Attraverso l’esame dettagliato dei conflitti in Ucraina, Gaza, Sudan e del recente intervento militare statunitense in Venezuela, stiamo assistendo a “decoupling” (disaccoppiamento) tra la norma giuridica e la realtà geopolitica. Mentre le istituzioni giudiziarie internazionali (come la Corte Penale Internazionale) hanno mostrato un attivismo senza precedenti, i meccanismi di esecuzione politica sono paralizzati.
Il mondo ha assistito non a semplici violazioni episodiche, ma a uno smantellamento sistematico delle architetture di sicurezza collettiva. Cosa possiamo fare di fronte al fallimento del diritto internazionale? C’è davvero il rischio che la legge crolli sotto la smania di conquista delle super potenze?
Anatomia delle violazioni: i teatri del collasso legale
La distinzione tra stato di pace e stato di guerra si è sempre più assottigliata, sostituita da una condizione permanente di conflitto ibrido, dove il diritto viene utilizzato strumentalmente come arma (“lawfare”) o ignorato in nome della “necessità esistenziale”.

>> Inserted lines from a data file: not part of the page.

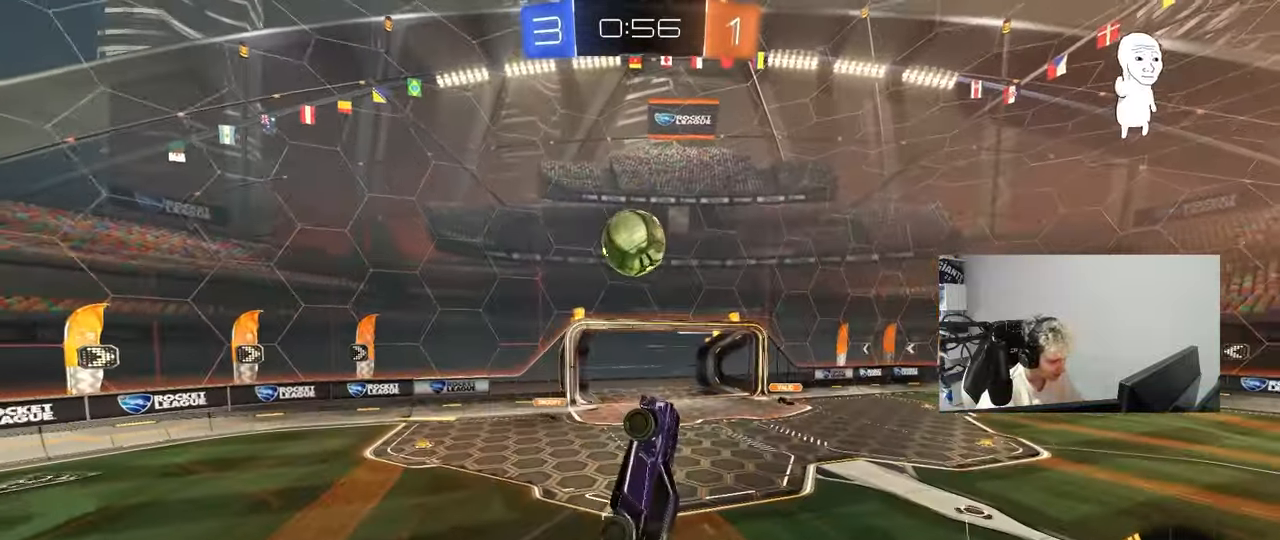
{"keys": ["a", "shift"], "mouse_move": "still", "events": [[217, "shift", "down"], [500, "w", "up"]]}
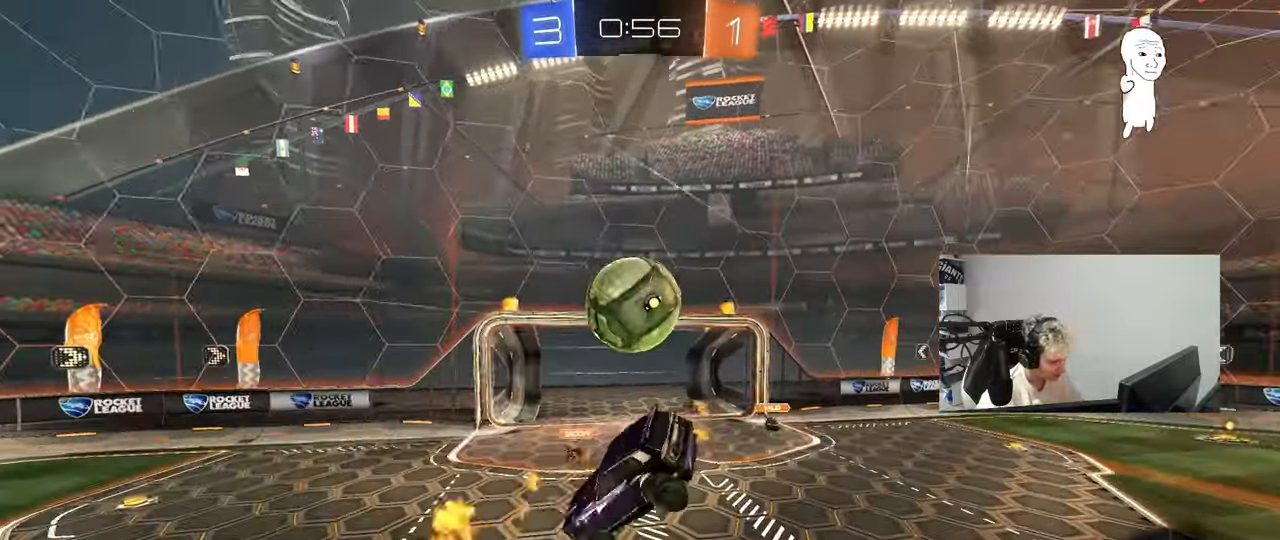
{"keys": ["a", "w"], "mouse_move": "still", "events": [[150, "shift", "up"], [183, "shift", "down"], [283, "shift", "up"], [333, "w", "down"]]}
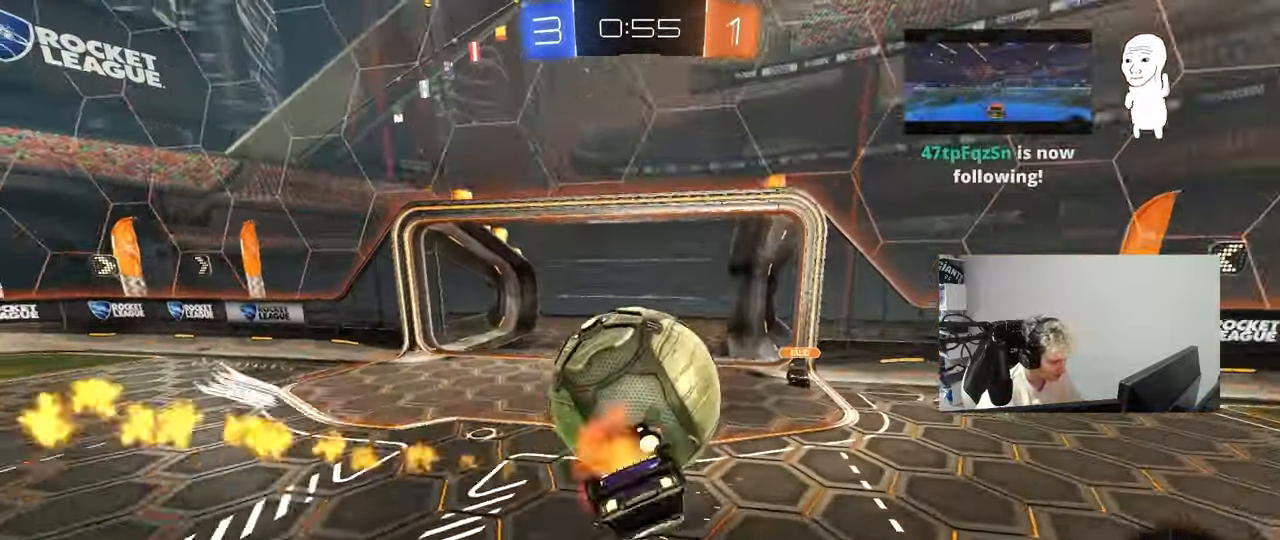
{"keys": ["a", "s"], "mouse_move": "up", "events": [[17, "shift", "down"], [167, "s", "down"], [200, "w", "up"], [483, "shift", "up"]]}
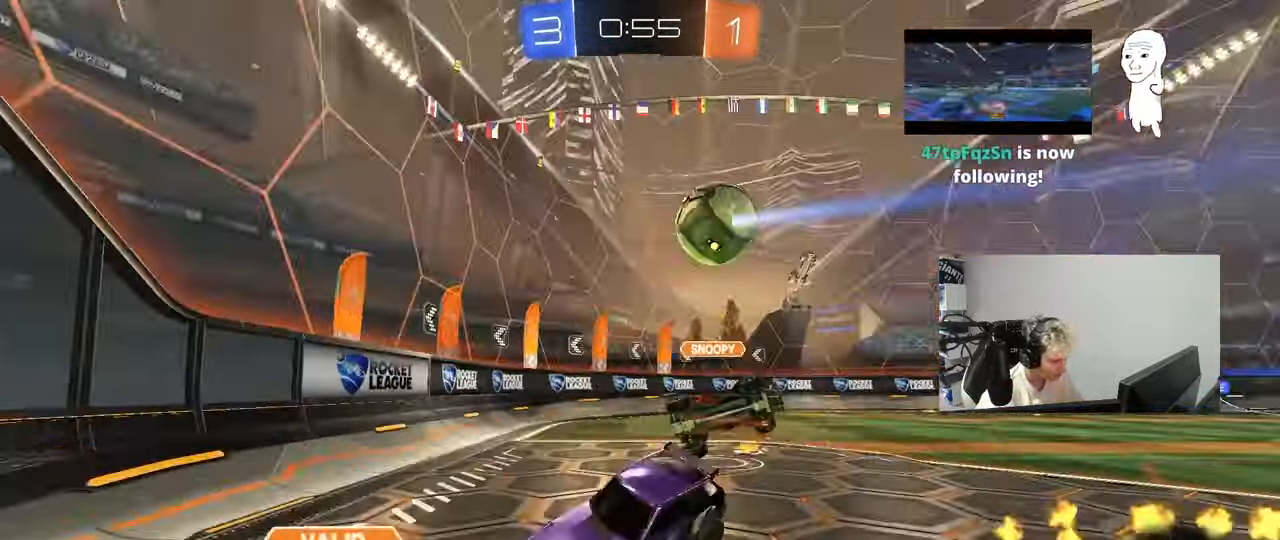
{"keys": [], "mouse_move": "still", "events": [[83, "a", "up"], [133, "d", "down"], [167, "shift", "down"], [317, "d", "up"], [317, "s", "up"], [367, "a", "down"], [500, "a", "up"], [500, "shift", "up"]]}
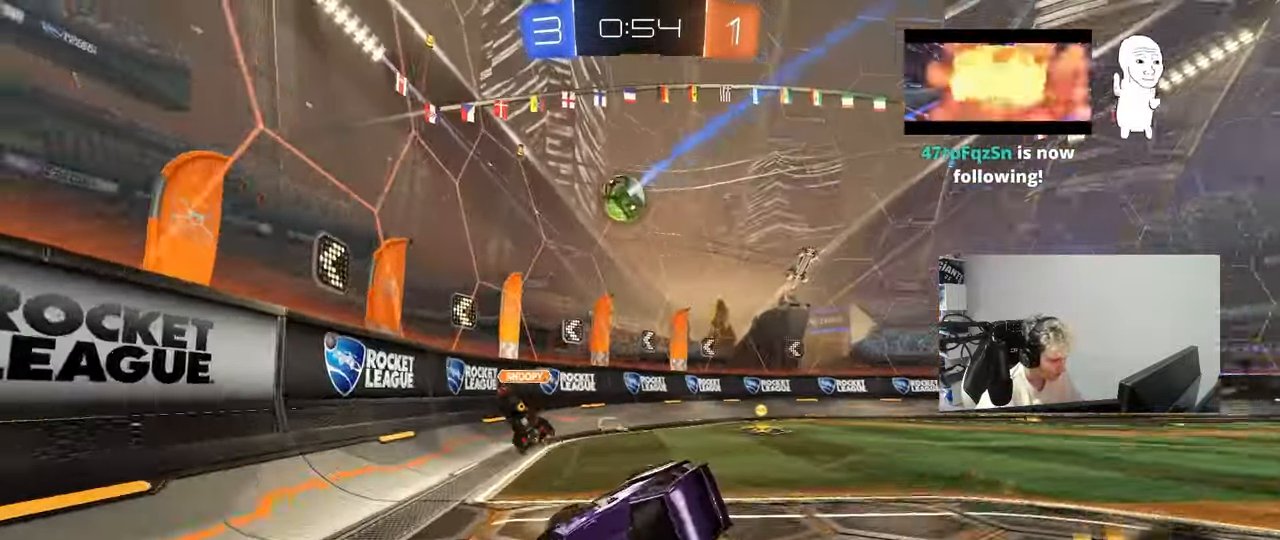
{"keys": ["s"], "mouse_move": "still", "events": [[100, "d", "down"], [183, "d", "up"], [183, "s", "down"], [233, "d", "down"], [283, "d", "up"]]}
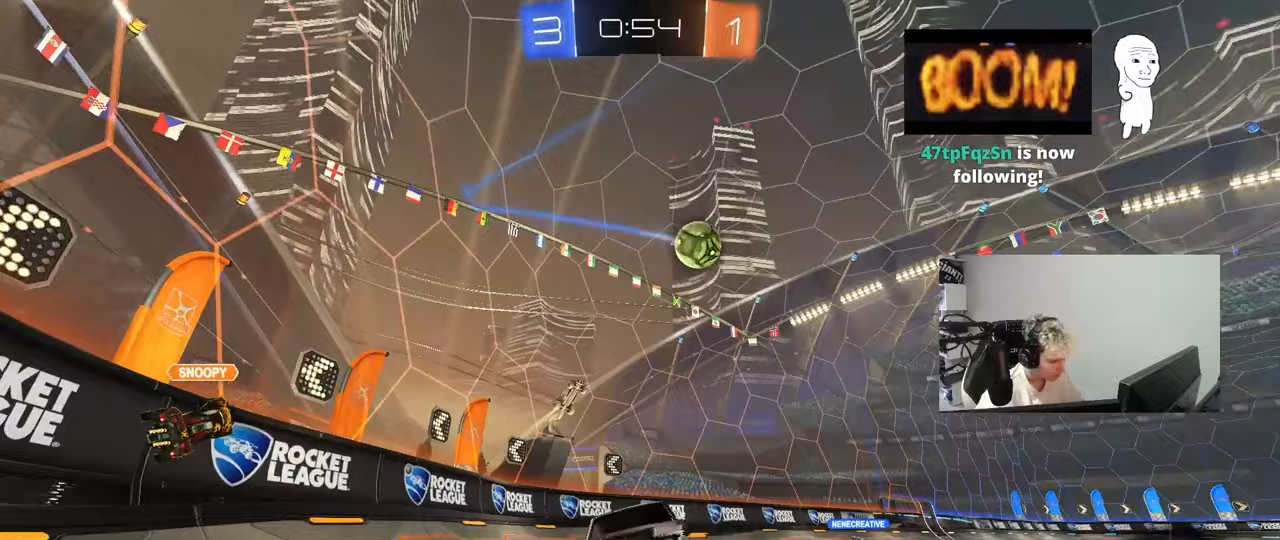
{"keys": ["a", "shift", "w"], "mouse_move": "still", "events": [[300, "s", "up"], [433, "a", "down"], [433, "shift", "down"], [433, "w", "down"]]}
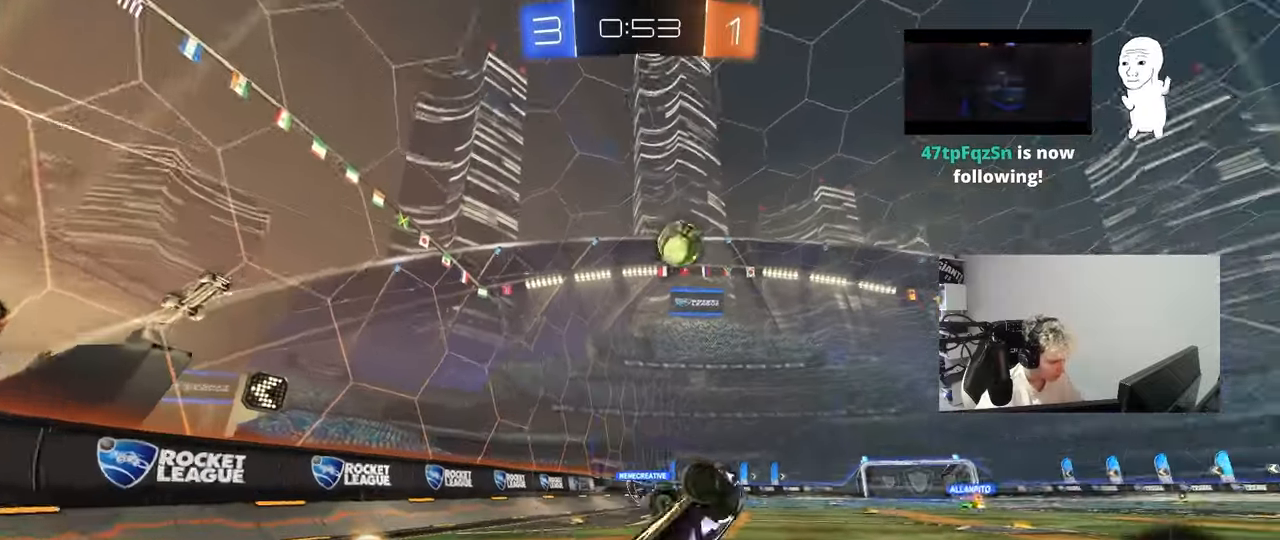
{"keys": ["d", "w"], "mouse_move": "still", "events": [[217, "shift", "up"], [467, "a", "up"], [500, "d", "down"]]}
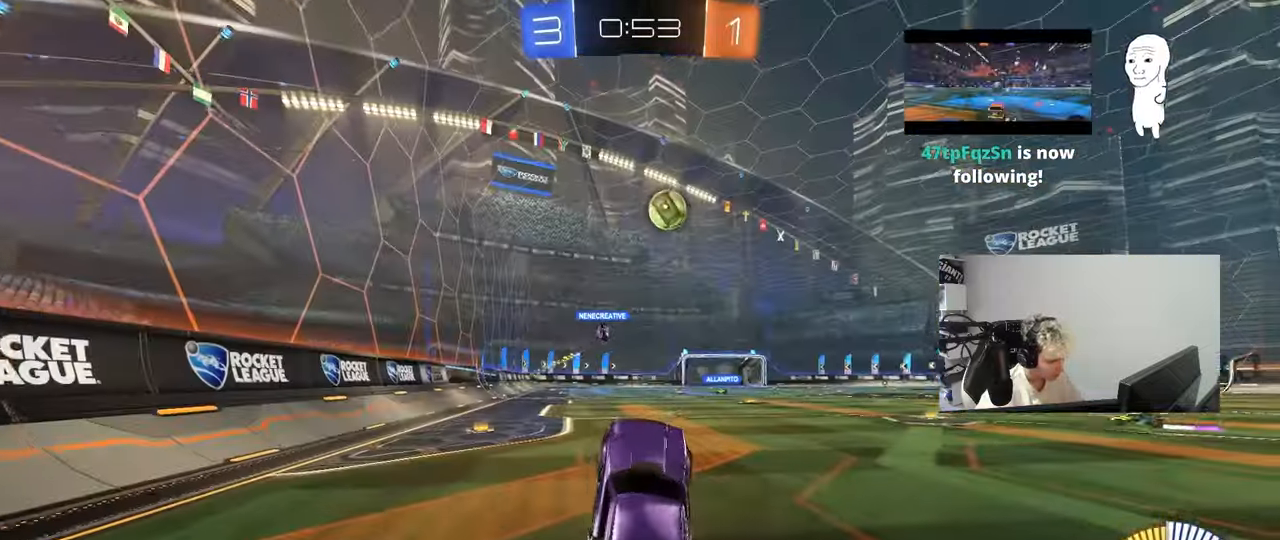
{"keys": ["d", "w"], "mouse_move": "still", "events": []}
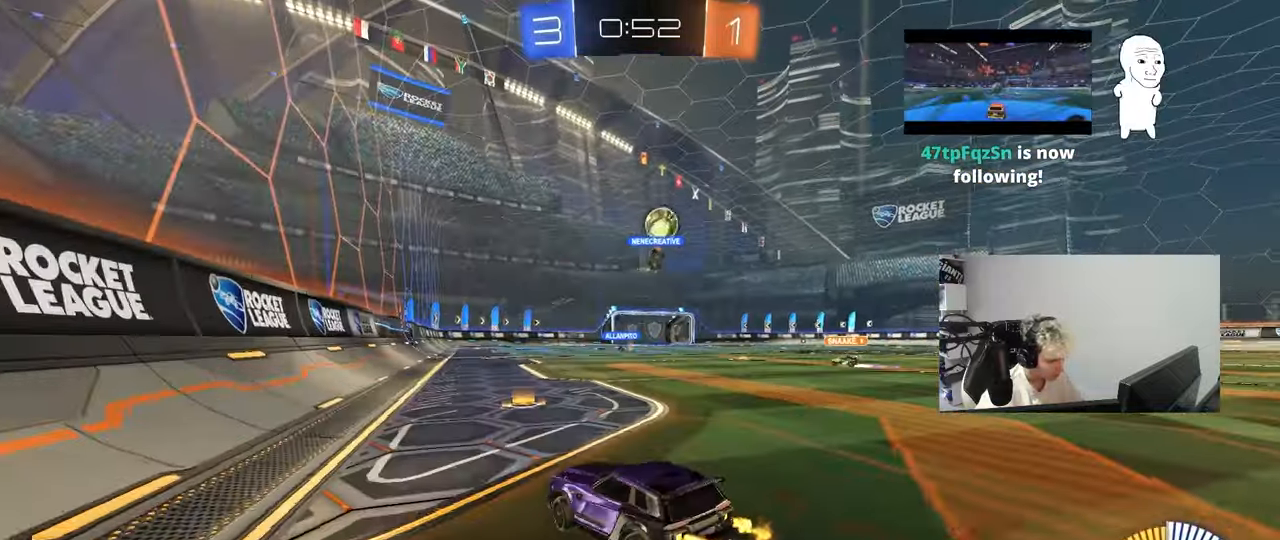
{"keys": ["w"], "mouse_move": "down", "events": [[350, "d", "up"]]}
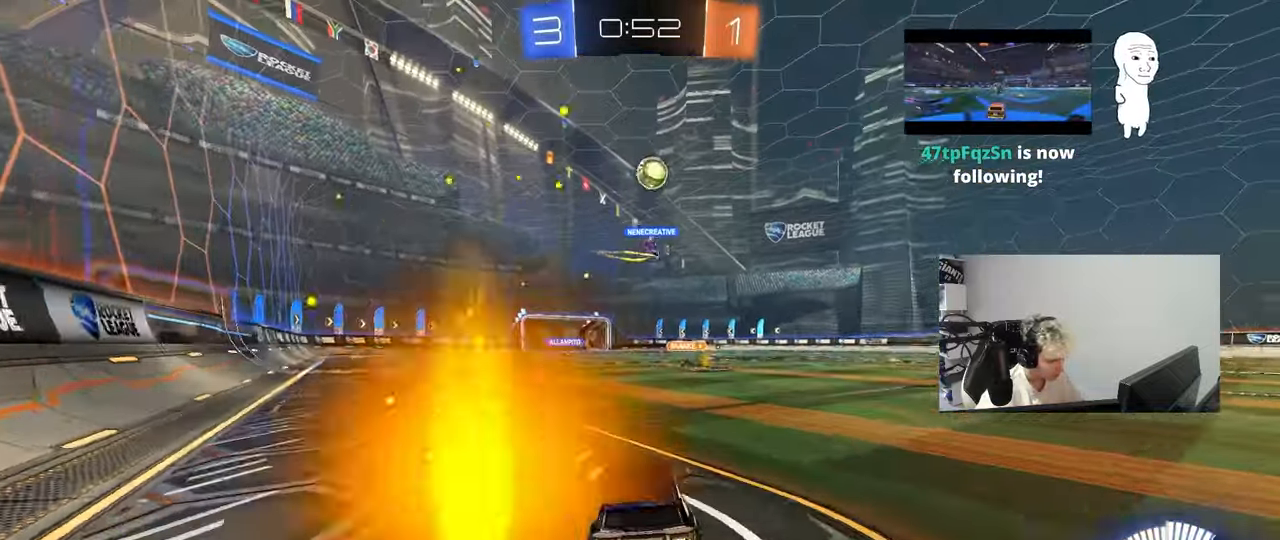
{"keys": ["d", "s", "shift"], "mouse_move": "up-right", "events": [[133, "d", "down"], [133, "shift", "down"], [233, "s", "down"], [233, "w", "up"]]}
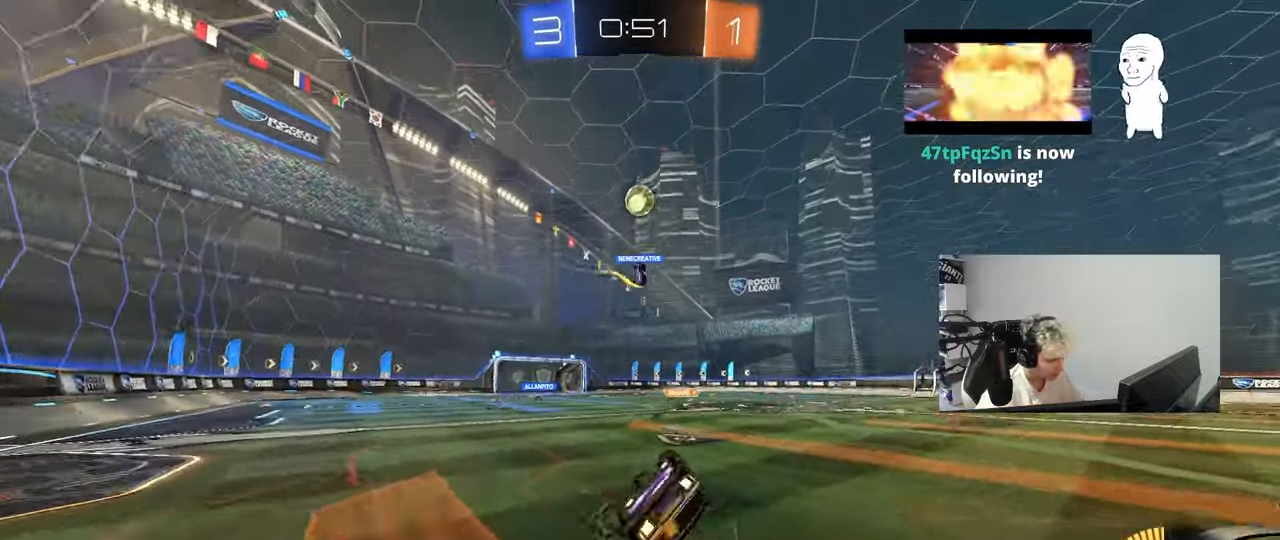
{"keys": ["d"], "mouse_move": "still", "events": [[100, "s", "up"], [233, "s", "down"], [467, "s", "up"], [467, "shift", "up"]]}
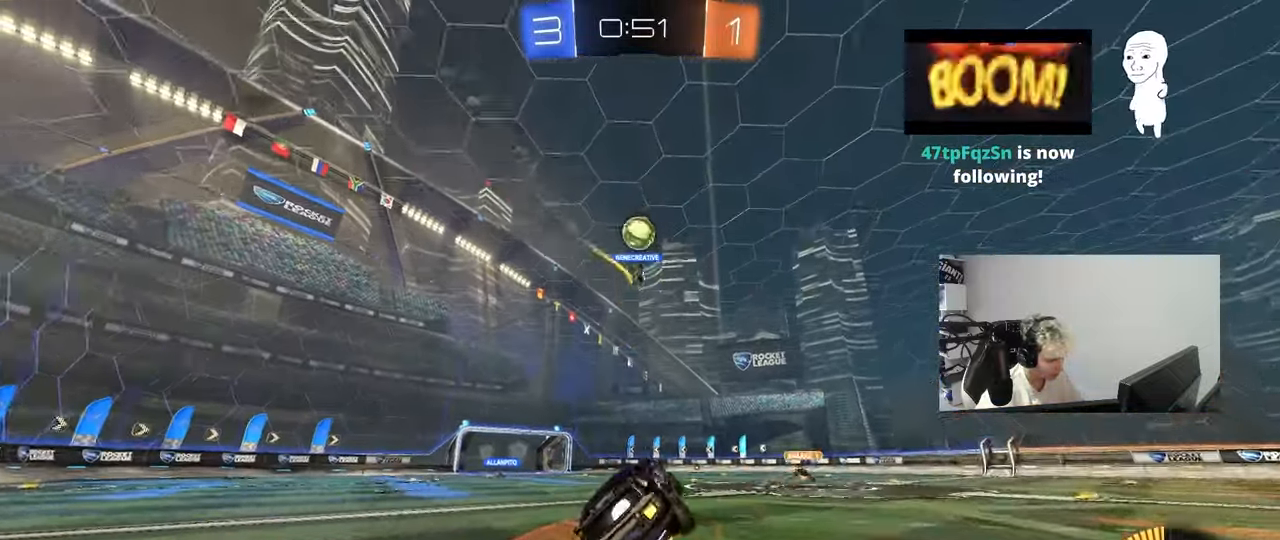
{"keys": ["w"], "mouse_move": "still", "events": [[17, "d", "up"], [400, "w", "down"]]}
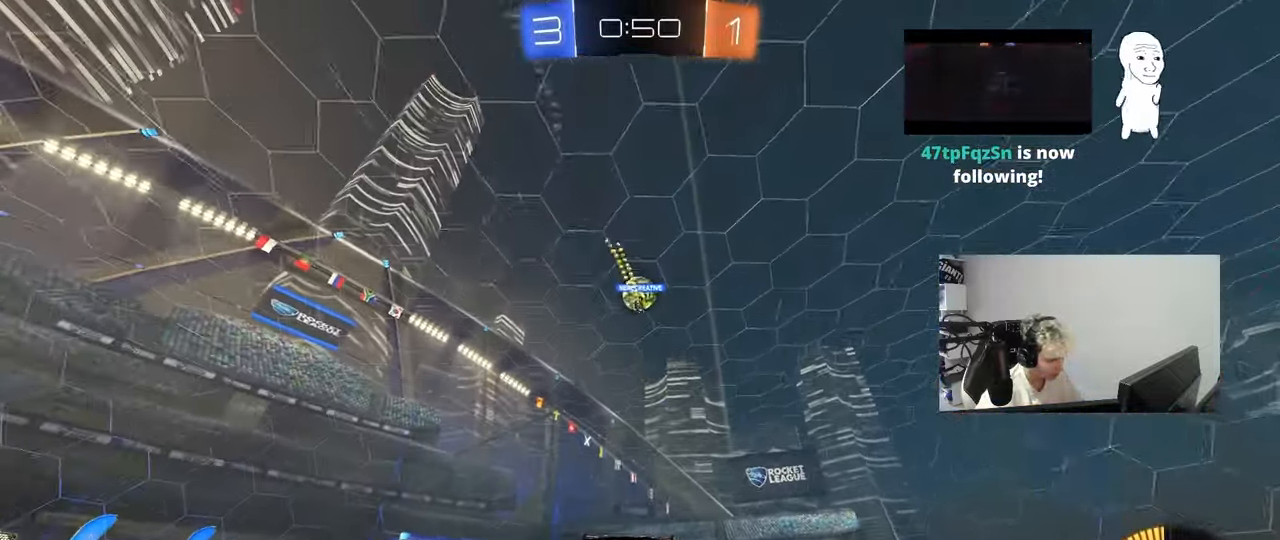
{"keys": ["a", "w"], "mouse_move": "still", "events": [[183, "a", "down"]]}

Il 2025 si è chiuso con un bilancio drammatico di oltre 240.000 morti in conflitti violenti, il dato più alto degli ultimi decenni, confermando una tendenza all’escalation inarrestabile. Tuttavia, è l’evento del 3 gennaio 2026 – l’incursione militare statunitense in Venezuela – ad aver cristallizzato la percezione di un ritorno alla politica di potenza del XIX secolo, dove la sovranità è un privilegio dei forti e non un diritto degli uguali.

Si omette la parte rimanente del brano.